__Directions for this task__
When the line containing "vfov_deg: 24.4" appears in the data below, begin copying there and stop only after the line containing "exposure_s: 1/6".
*** Data extracts ***
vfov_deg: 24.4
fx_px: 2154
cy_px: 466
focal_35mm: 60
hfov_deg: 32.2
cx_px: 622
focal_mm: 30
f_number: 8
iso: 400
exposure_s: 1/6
*** End of Data extracts ***
*** Data extracts ***
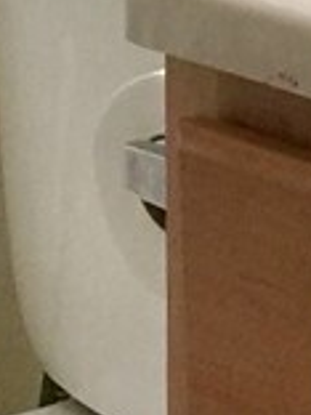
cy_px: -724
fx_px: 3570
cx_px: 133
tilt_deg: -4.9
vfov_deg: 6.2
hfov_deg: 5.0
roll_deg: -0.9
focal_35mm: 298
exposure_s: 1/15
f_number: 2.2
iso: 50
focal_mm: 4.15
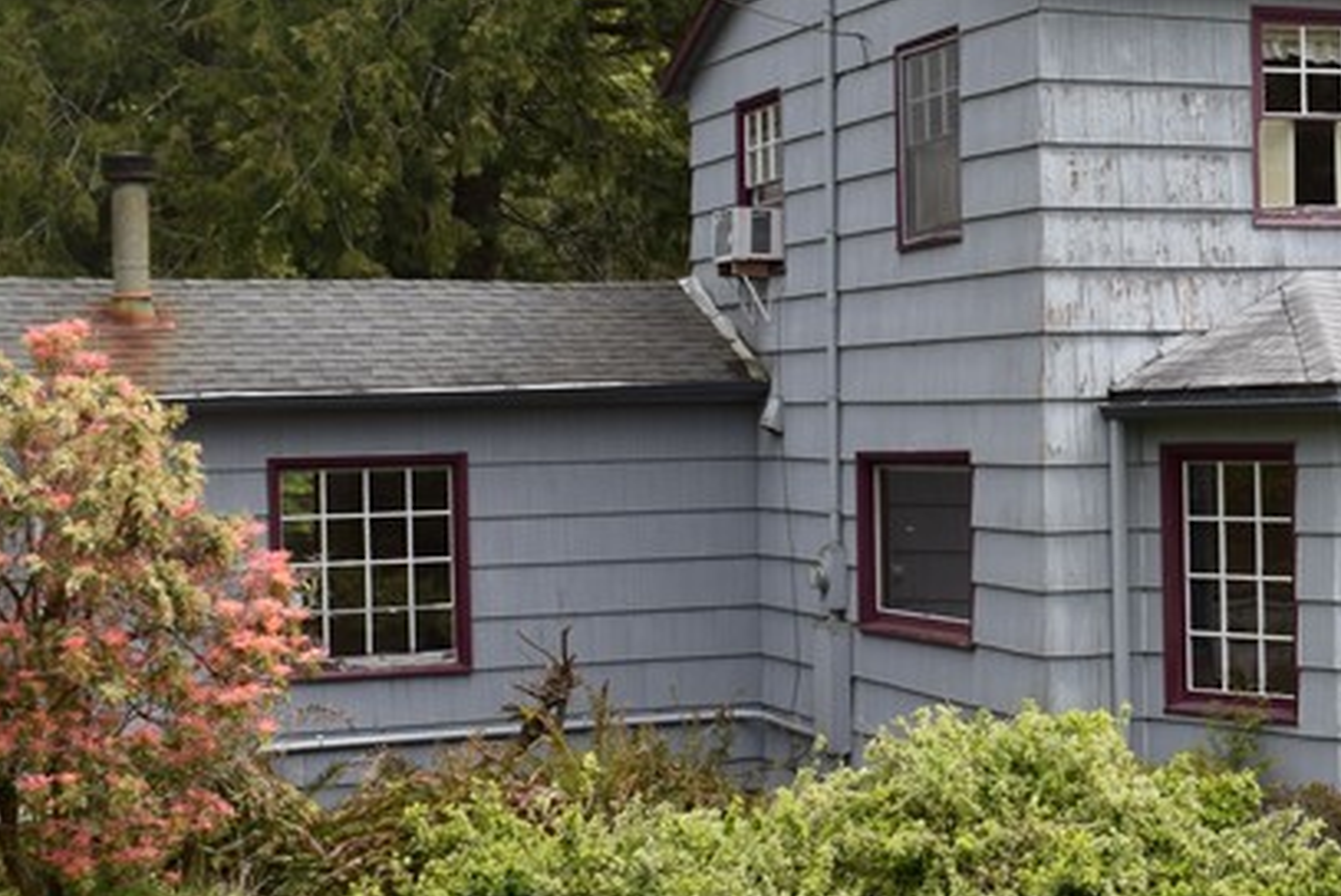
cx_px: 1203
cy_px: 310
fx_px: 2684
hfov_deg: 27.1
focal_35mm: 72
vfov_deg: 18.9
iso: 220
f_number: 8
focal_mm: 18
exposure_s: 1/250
*** End of Data extracts ***
__Answer__
vfov_deg: 24.4
fx_px: 2154
cy_px: 466
focal_35mm: 60
hfov_deg: 32.2
cx_px: 622
focal_mm: 30
f_number: 8
iso: 400
exposure_s: 1/6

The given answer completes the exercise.